Il Nano ha fatto il suo compitino ma rispetto a tre anni all'Heineken era spompato.
Lo noti subito quando è alla frutta, non regge le cavalcate, incomincia a infilare rullate in mezzo per prendere fiato, mi rovina il pathos, mi ammazza la corsa, è come un voiceover fastidioso.
Trujillo inesistente come sempre, Hetfield e Hammett in grandissima forma: il primo è una macchina, scopro l'acqua calda, il secondo ha sbavato pochissimo, ritmica impeccabile e assoli convincenti e col giusto feeling.
L'aria del parco Nord sarà tornata a casa con i lividi, gli ho dato un buon numero di capocciate, su No Remorse, Master of puppets e The four horsemen non ne ho capito più un cazzo, il collo era il mio co-pilota. Niente lacrime, niente vita passata davanti agli occhi ma è immancabile che durante Whiplash io pensi a Nino La Grassa, al suo stereo assemblato, ai suoi picture disc dei Metallica appesi in camera, ai miei quindici anni. Un giorno vuoterò il sacco.
Down in grandissima forma, certo in cinquanta minuti scarsi di set non si potevano fare miracoli. Basta così, c'è già troppa gente che sproloquia sui Down, io dico solo che se loro sono in giro i Corrosion of conformity non fanno un cazzo e io mi incazzo.

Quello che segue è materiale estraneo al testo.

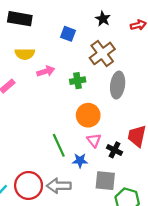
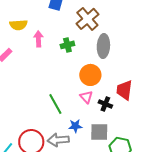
pink arrow: (46, 71) -> (38, 39), turned -70
orange circle: (88, 115) -> (90, 75), moved
blue star: (80, 161) -> (75, 126), moved

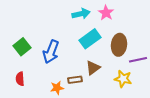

The Sword, una sorpresa anche dal vivo. Set di mezz'ora, troppo poco, fanno il loro porco lavoro bene, praticamente nessuna sbavatura, compatti come su disco e voce mediocre come su disco. Se non ci sono nè riff nè feeling i ragazzi non funzionano.

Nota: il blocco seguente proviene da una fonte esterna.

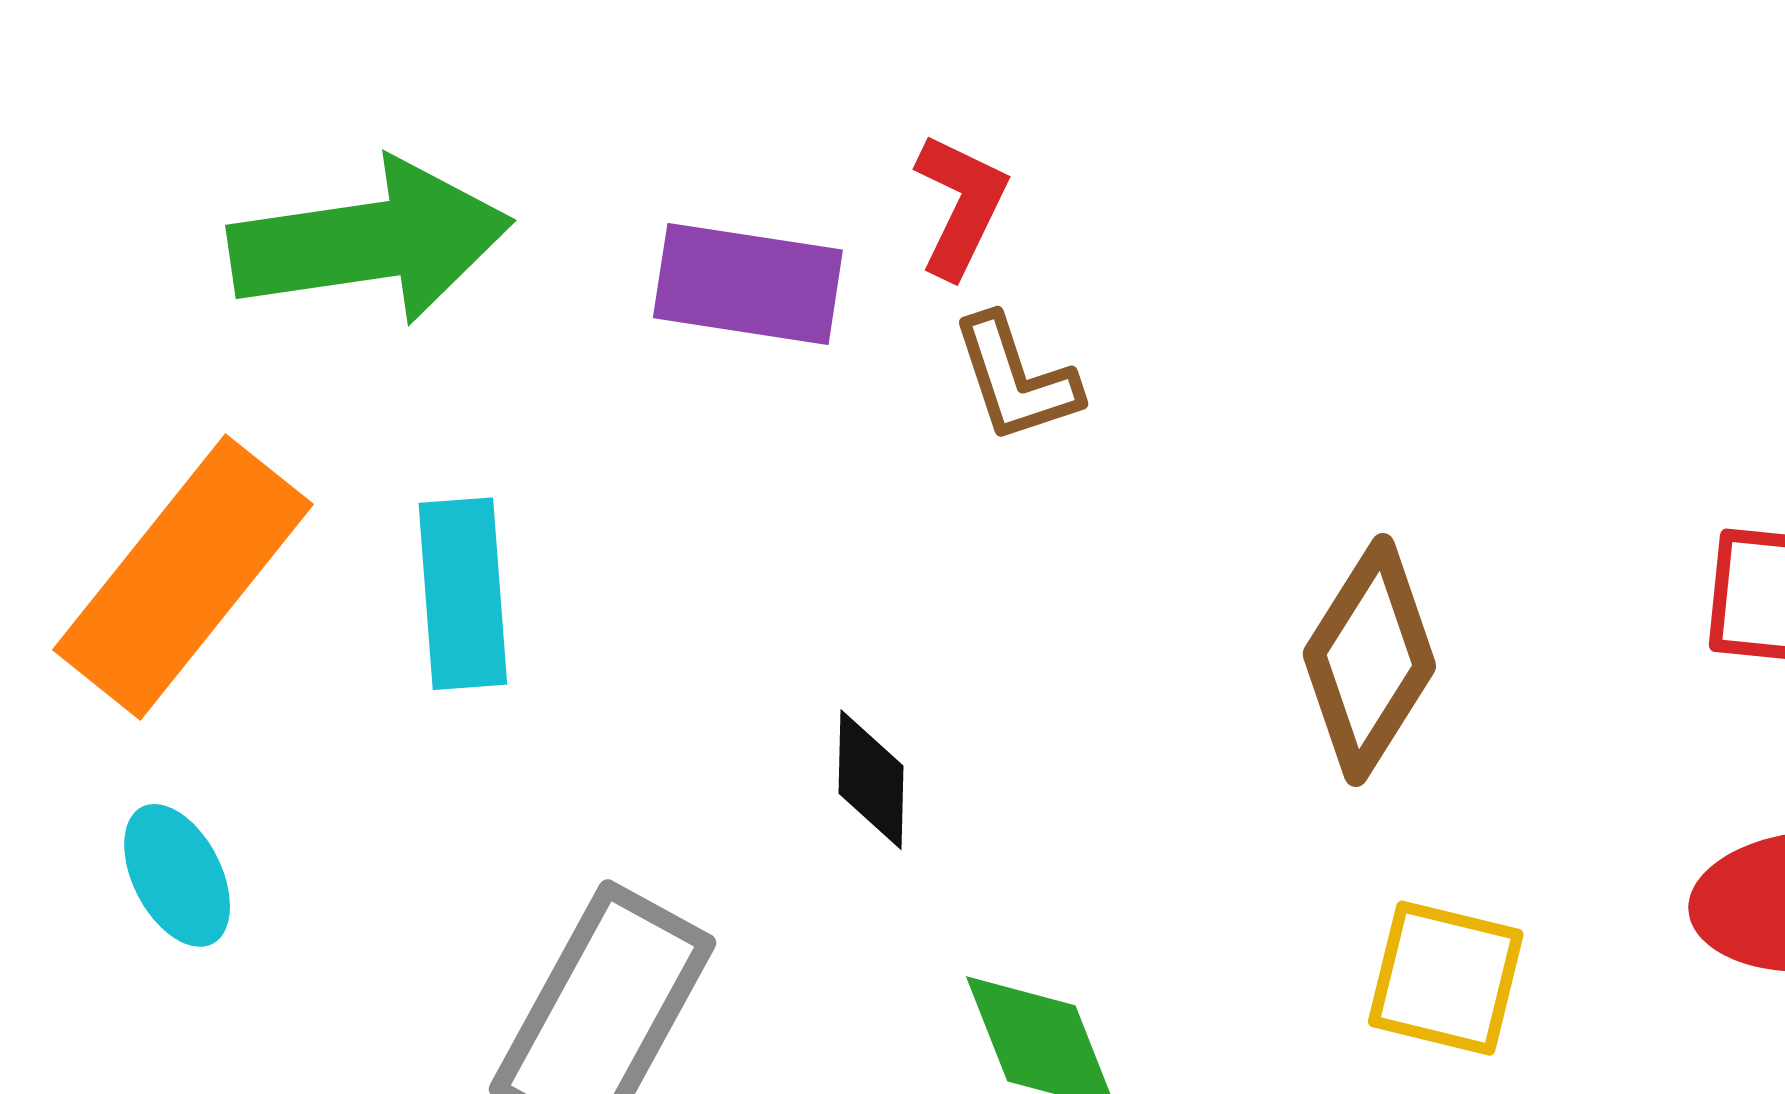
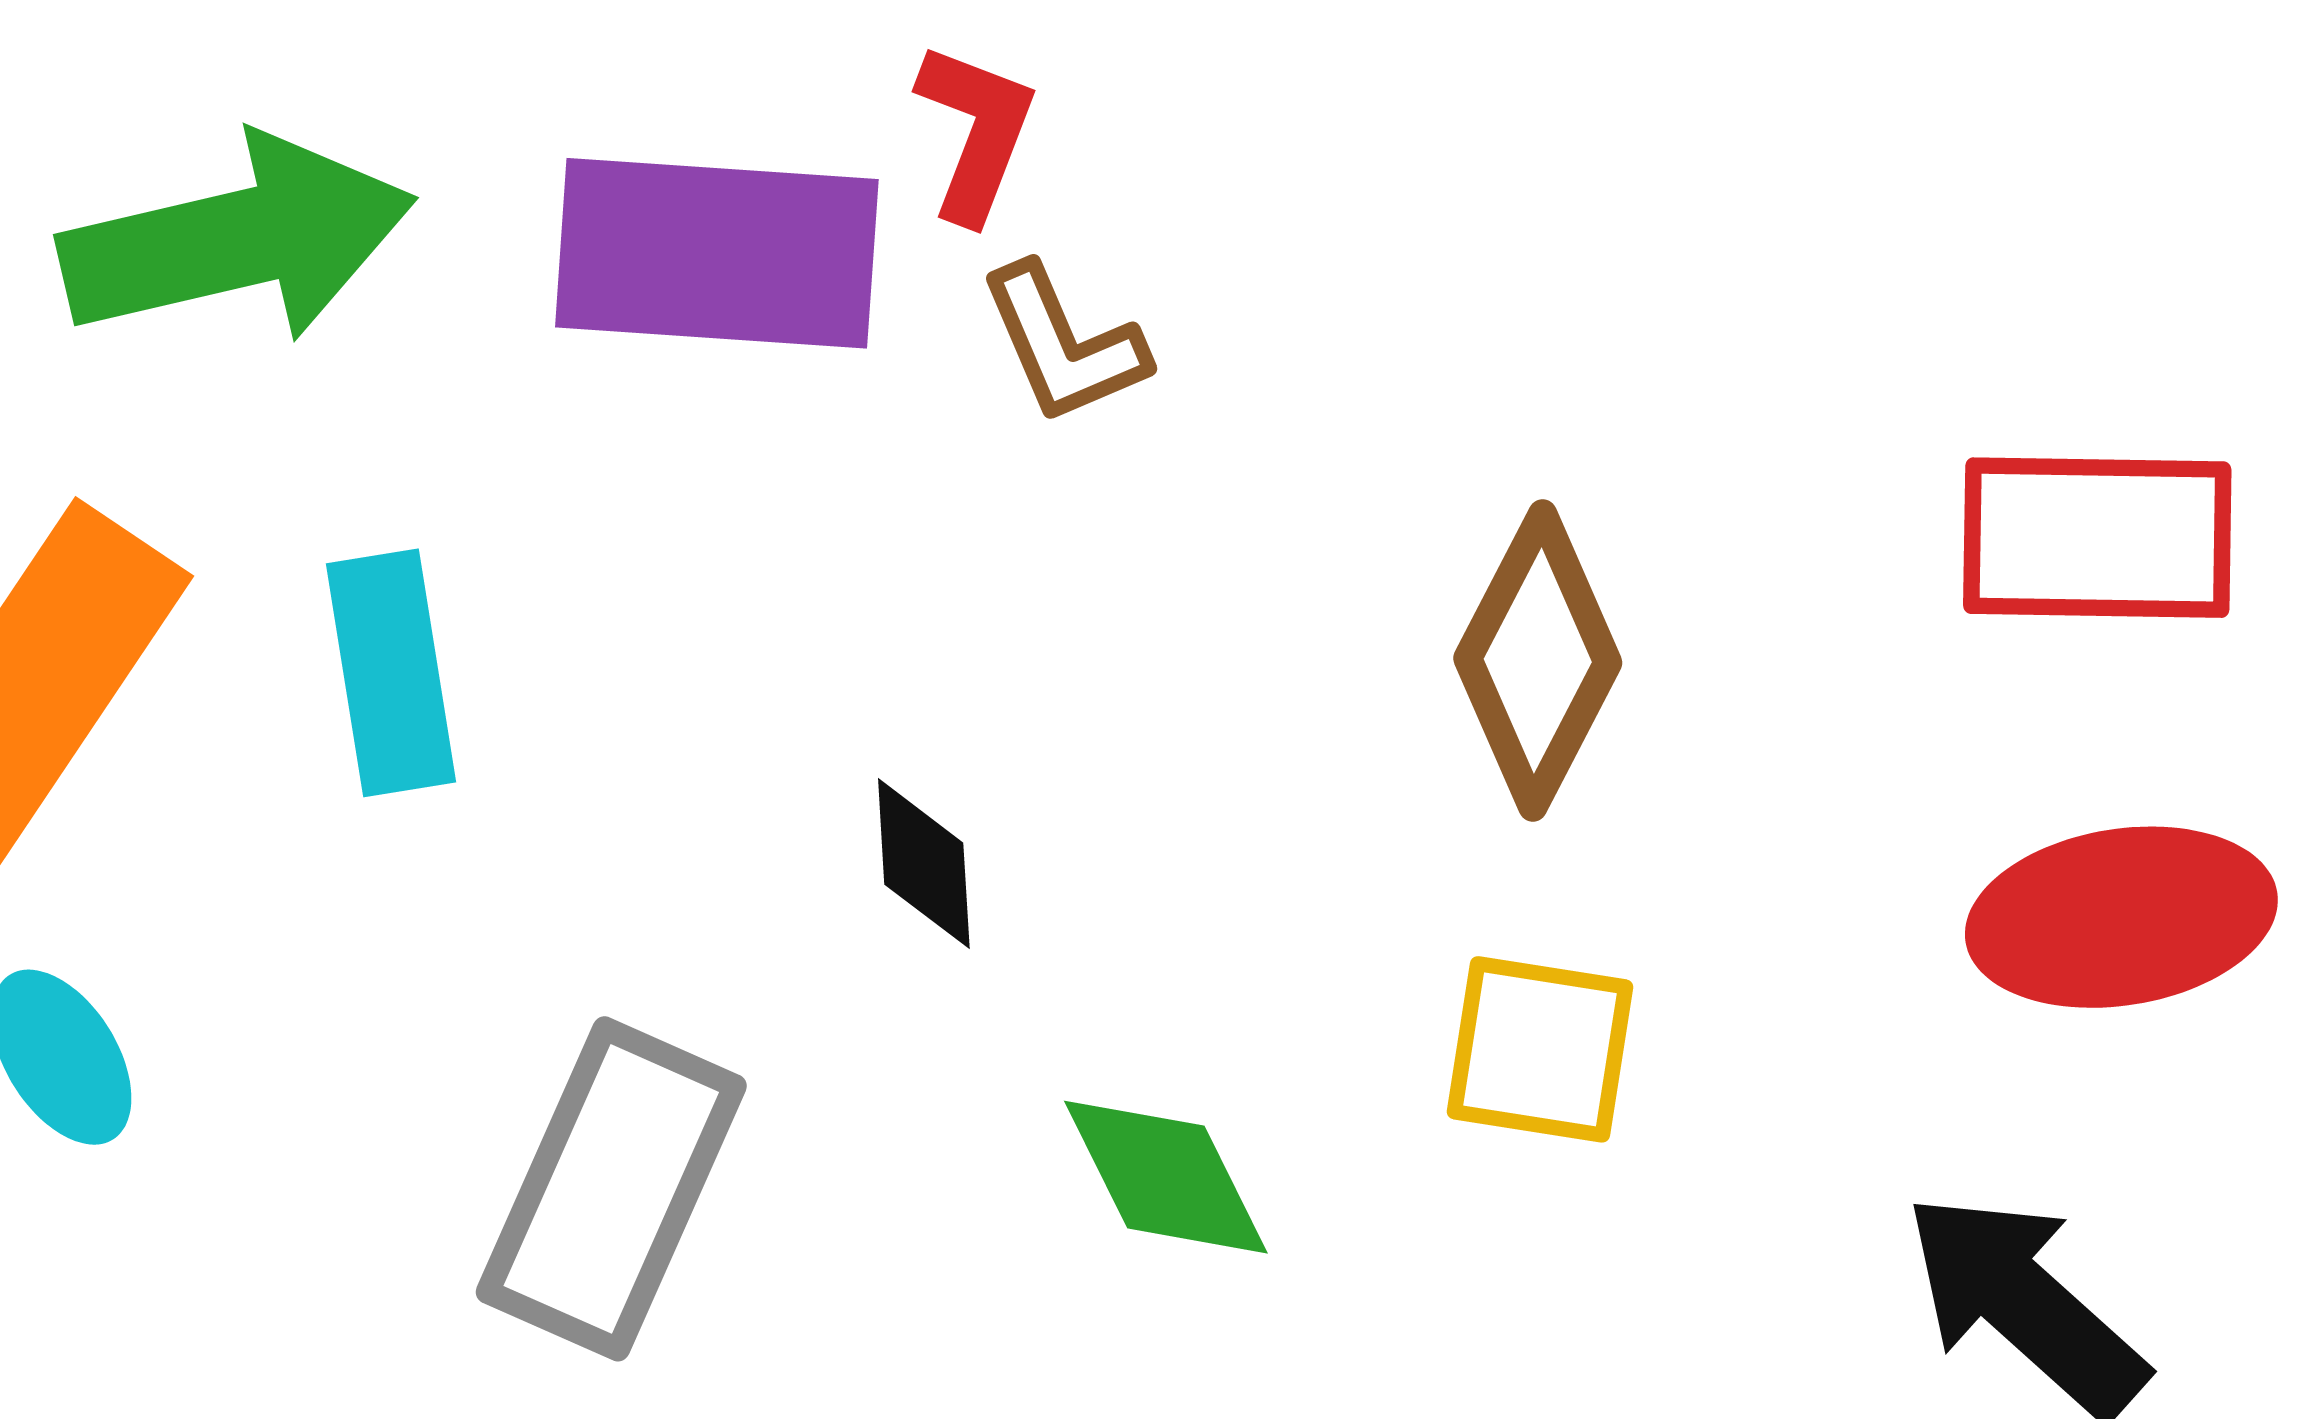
purple rectangle: (748, 284) -> (717, 253), size x1.4
yellow square: (1446, 978) -> (1540, 1049), moved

Ovvio che gli è toccato lanciarsi nel massacro di suoni che possono uscire da quella conca di merda che è l'arena parco nord, anzi sono stati graziati dall'assenza di vento, altrimenti sai che mulinello..
Speriamo non si montino la testa i ragazzi, la Fede chiama modestia altrimenti mi rimetto su i Motorhead e vi ho già belli che scordati.

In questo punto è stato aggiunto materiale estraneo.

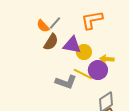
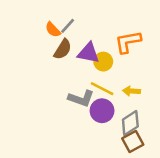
orange L-shape: (92, 20) -> (128, 42), moved
yellow arrow: (107, 59) -> (132, 91), moved
purple circle: (98, 70) -> (102, 111), moved

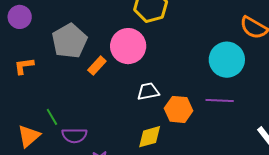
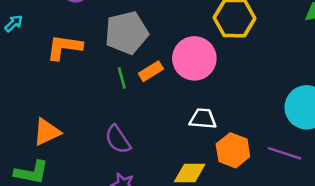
orange L-shape: (24, 66) -> (64, 47), size x1.4
green line: (52, 117) -> (122, 78), moved
purple semicircle: (74, 135) -> (118, 139), moved, turned 40

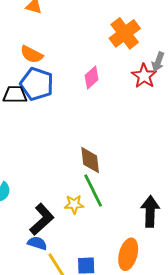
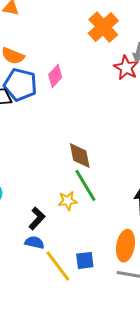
pink diamond: (92, 78) -> (55, 76), moved
black L-shape: (42, 219) -> (37, 218), size x0.7

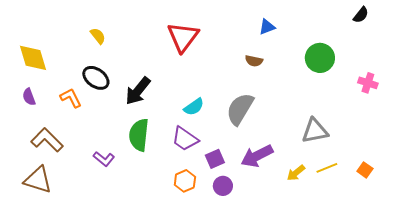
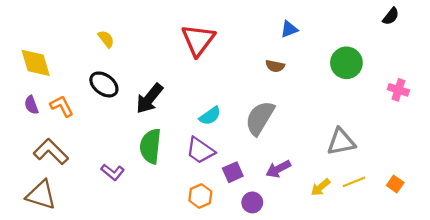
orange L-shape: (71, 98) -> (62, 106), moved
purple arrow: (257, 156) -> (278, 169), size x0.7
purple circle: (223, 186) -> (252, 202), moved

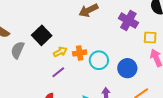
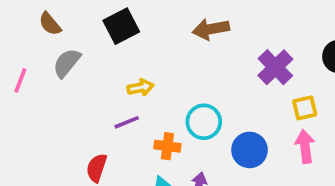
black square: (42, 35) -> (121, 26), moved
yellow square: (150, 38) -> (305, 108), turned -32
orange cross: (80, 53) -> (167, 146), moved

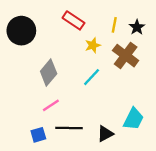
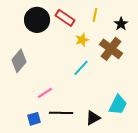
yellow line: (114, 25) -> (95, 15), moved
black circle: (21, 31) -> (37, 20), moved
gray diamond: (49, 73) -> (19, 61), moved

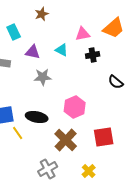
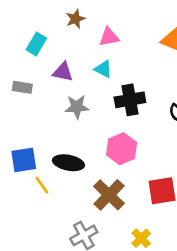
cyan rectangle: (14, 32) -> (36, 44), turned 56
pink triangle: (83, 34) -> (109, 37), moved
black cross: (93, 55) -> (130, 100), moved, size x1.5

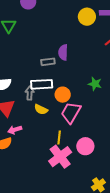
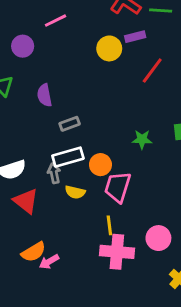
purple semicircle: (63, 52) -> (44, 95), moved
pink arrow: (15, 130) -> (49, 262), moved
pink circle: (85, 146) -> (158, 238), moved
pink cross: (60, 157) -> (117, 252), turned -35

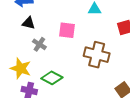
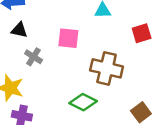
green diamond: (52, 78) -> (83, 102), moved

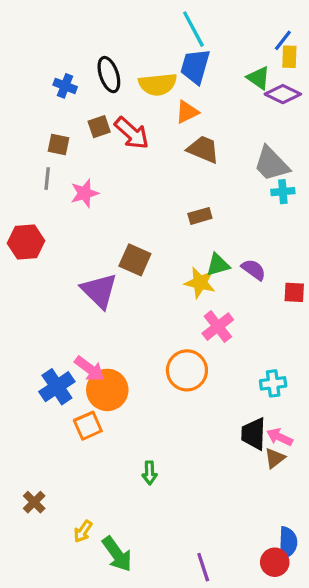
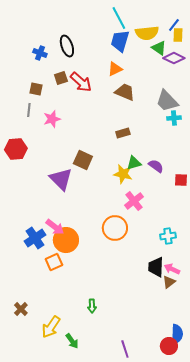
yellow semicircle: (158, 84) -> (147, 33), moved
green arrow: (150, 473) -> (92, 306), moved
yellow arrow: (83, 531) -> (51, 327), size x1.6
green arrow: (117, 554) -> (72, 341), size x0.7

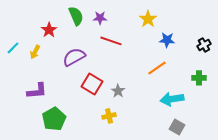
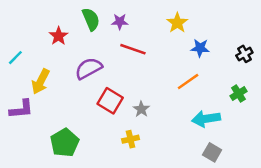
yellow arrow: (35, 52) -> (41, 82), moved, size x1.5
green cross: (199, 78) -> (238, 94), turned -32
purple L-shape: (37, 91) -> (21, 109), moved

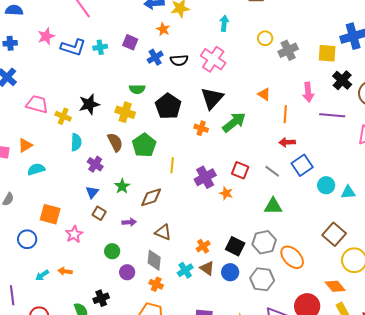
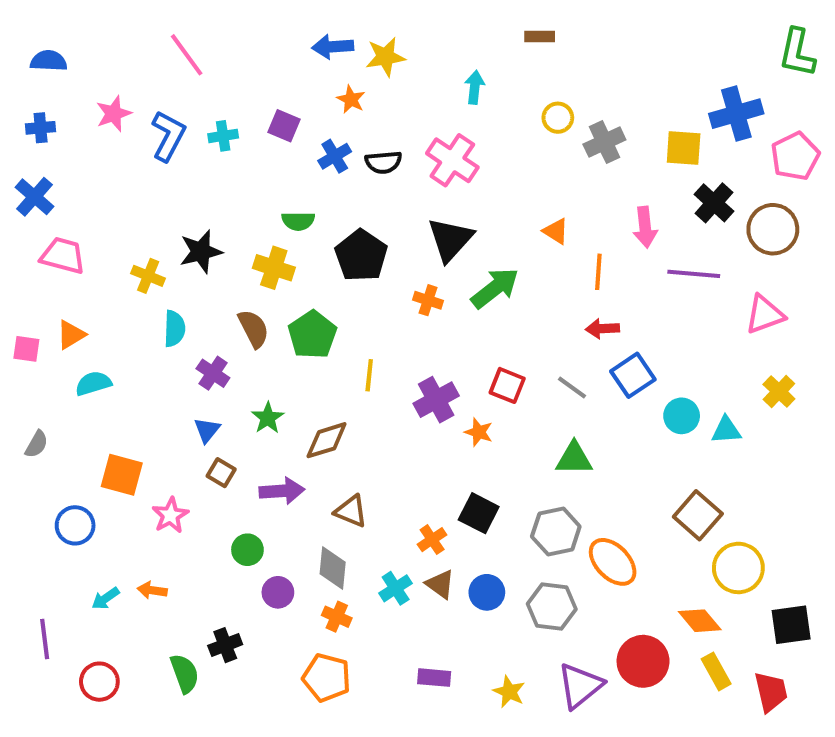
blue L-shape: (73, 47) -> (168, 136), turned -80
pink trapezoid: (37, 104) -> (63, 256), moved
purple arrow: (129, 222) -> (282, 491), size x1.5
black square: (235, 246) -> (479, 513), moved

Sono ancora troppo entusiasta per raccontare dell'incubo che è stato uscire da quella merda di parcheggio, io e Corrado, un palermitano e un napoletano a gestire il traffico di via Stalingrado per permettere a quei minchioni di polentoni di uscire dal parcheggio e andarsene affanculo.
Venti minuti così, ci mancavano solo i cappellini. Intanto i baracchini delle magliette abusive avevano sostituito i Metallica con un più rilassato reggae. La prossima volta vai di Fu Manchu e fora di ball!